Go through the listing that follows and write it out exactly. Drop the pictures.

═════ Raw data

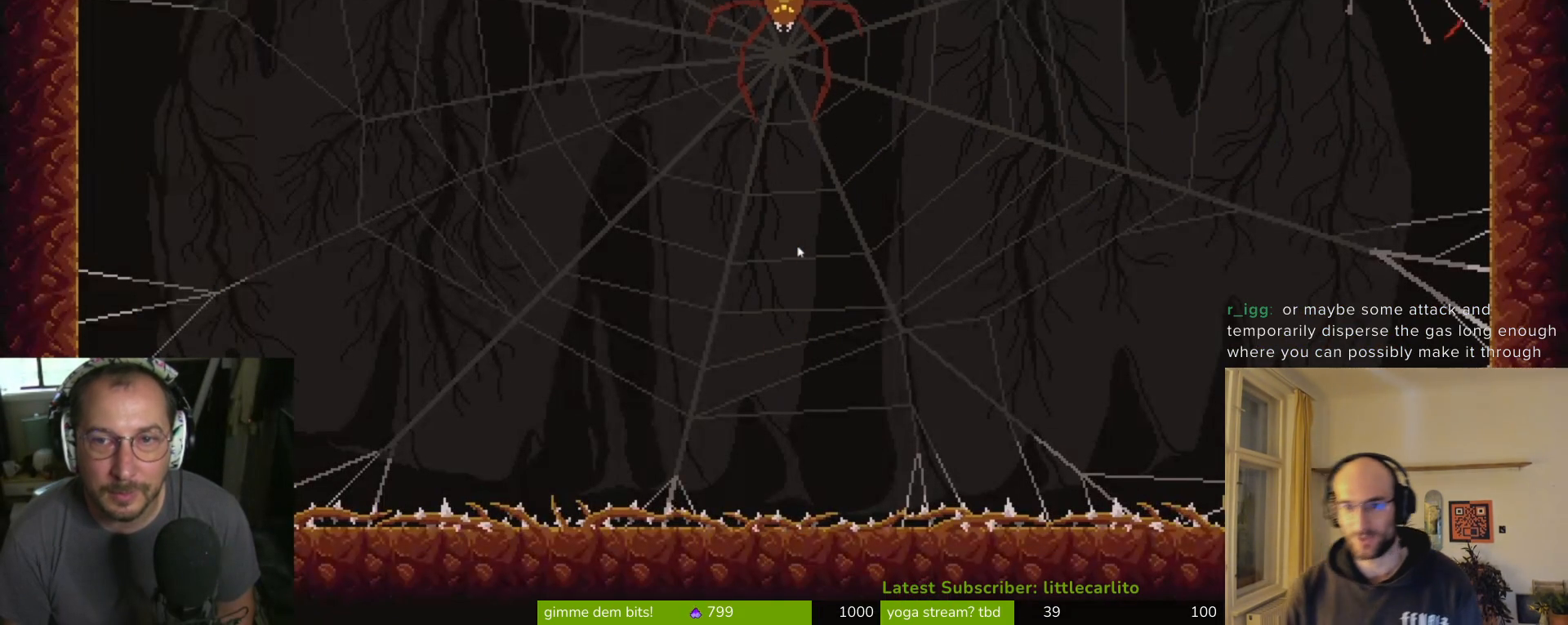
{"buttons": [], "left_stick": "up-right", "events": []}
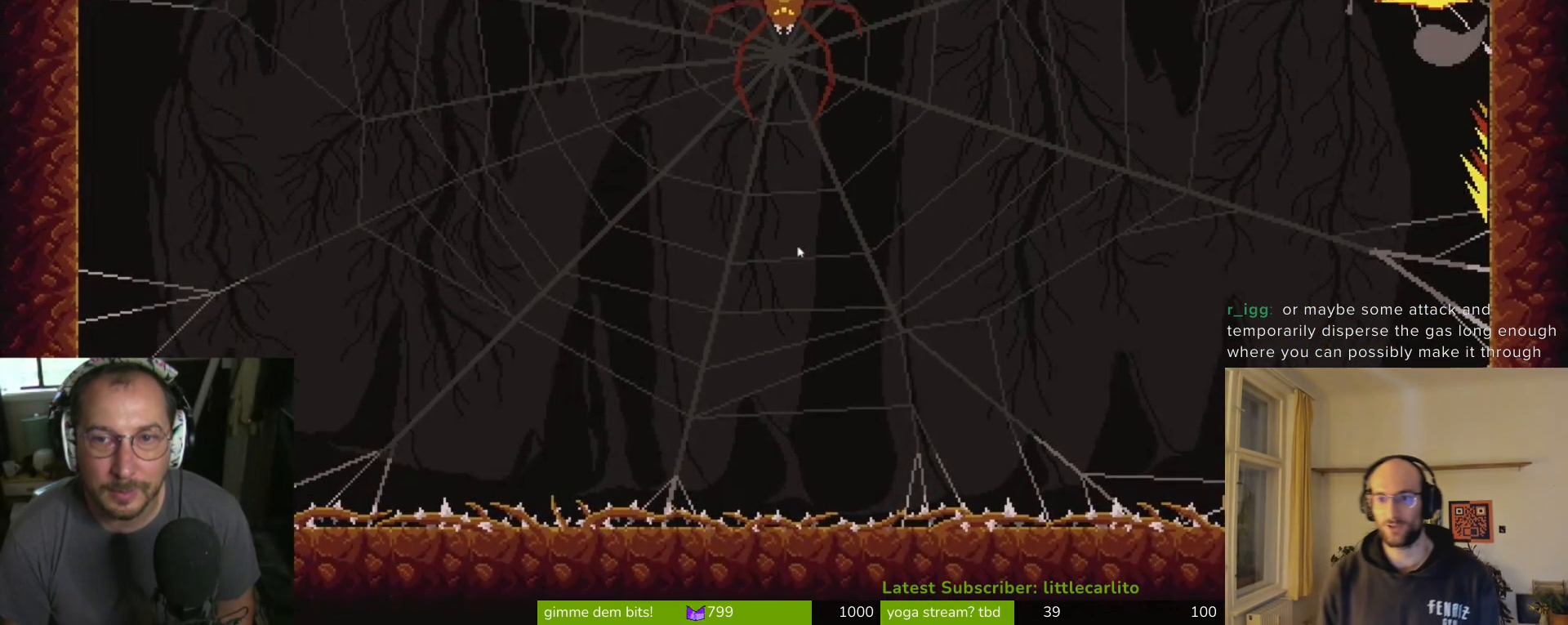
{"buttons": [], "left_stick": "up-left", "events": [[100, "left_stick", "down-right"], [400, "left_stick", "up-right"], [500, "left_stick", "up-left"]]}
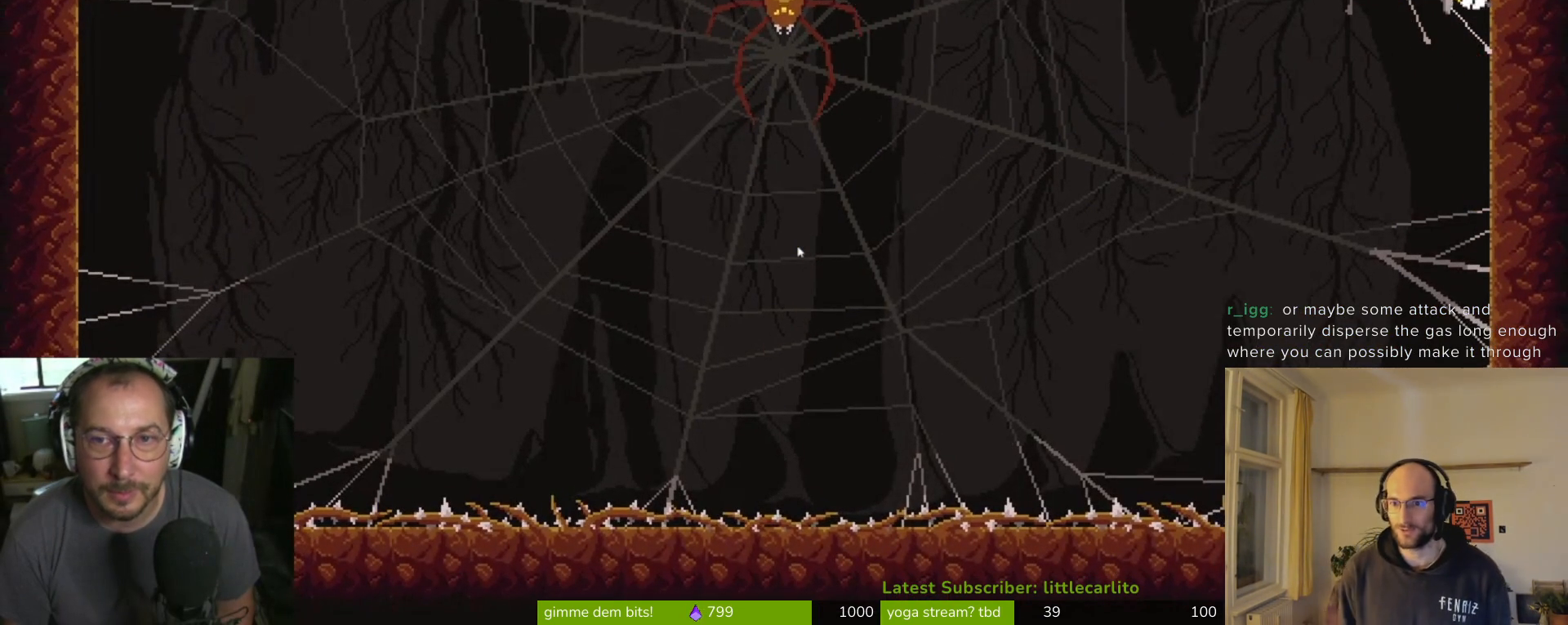
{"buttons": [], "left_stick": "down-right", "events": [[33, "SQUARE", "down"], [100, "SQUARE", "up"], [167, "SQUARE", "down"], [200, "left_stick", "right"], [233, "SQUARE", "up"], [433, "left_stick", "down-right"]]}
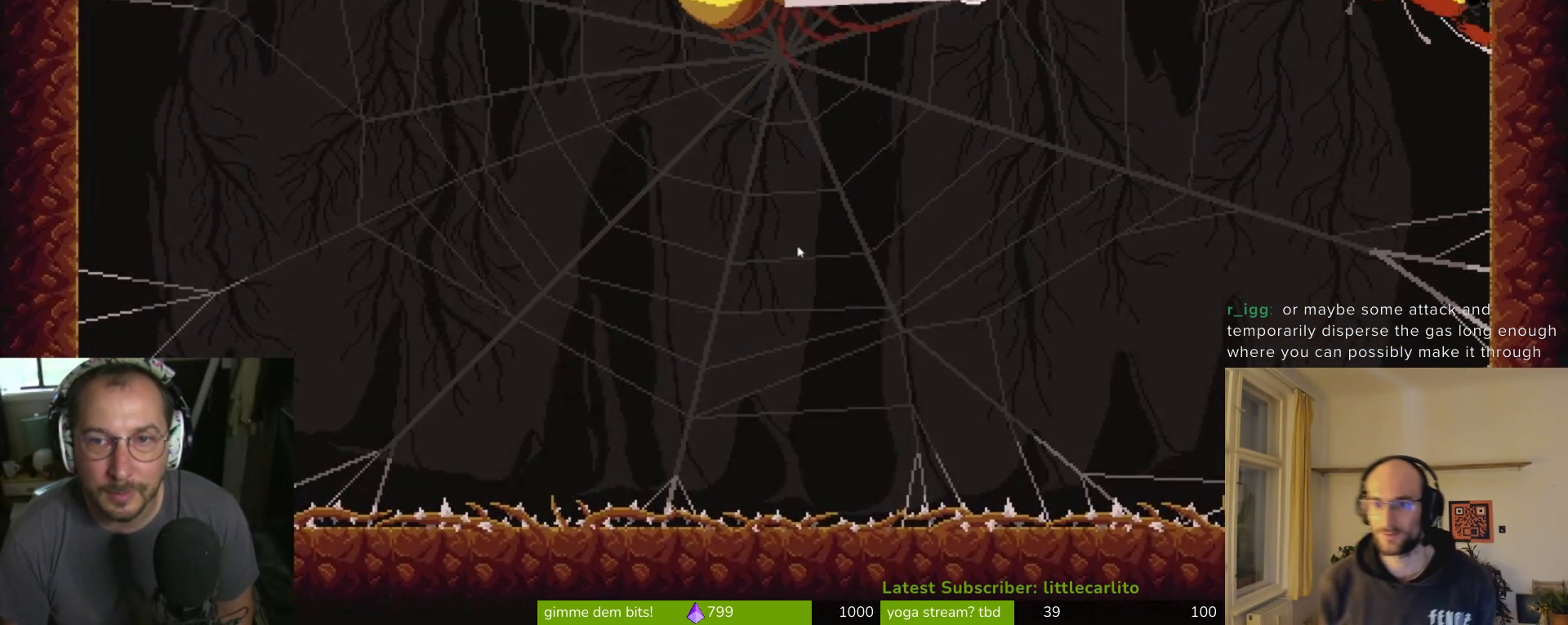
{"buttons": [], "left_stick": "down-right", "events": []}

══════════

- Written reply:
{"buttons": [], "left_stick": "up-right", "events": []}
{"buttons": [], "left_stick": "up-left", "events": [[100, "left_stick", "down-right"], [400, "left_stick", "up-right"], [500, "left_stick", "up-left"]]}
{"buttons": [], "left_stick": "down-right", "events": [[33, "SQUARE", "down"], [100, "SQUARE", "up"], [167, "SQUARE", "down"], [200, "left_stick", "right"], [233, "SQUARE", "up"], [433, "left_stick", "down-right"]]}
{"buttons": [], "left_stick": "down-right", "events": []}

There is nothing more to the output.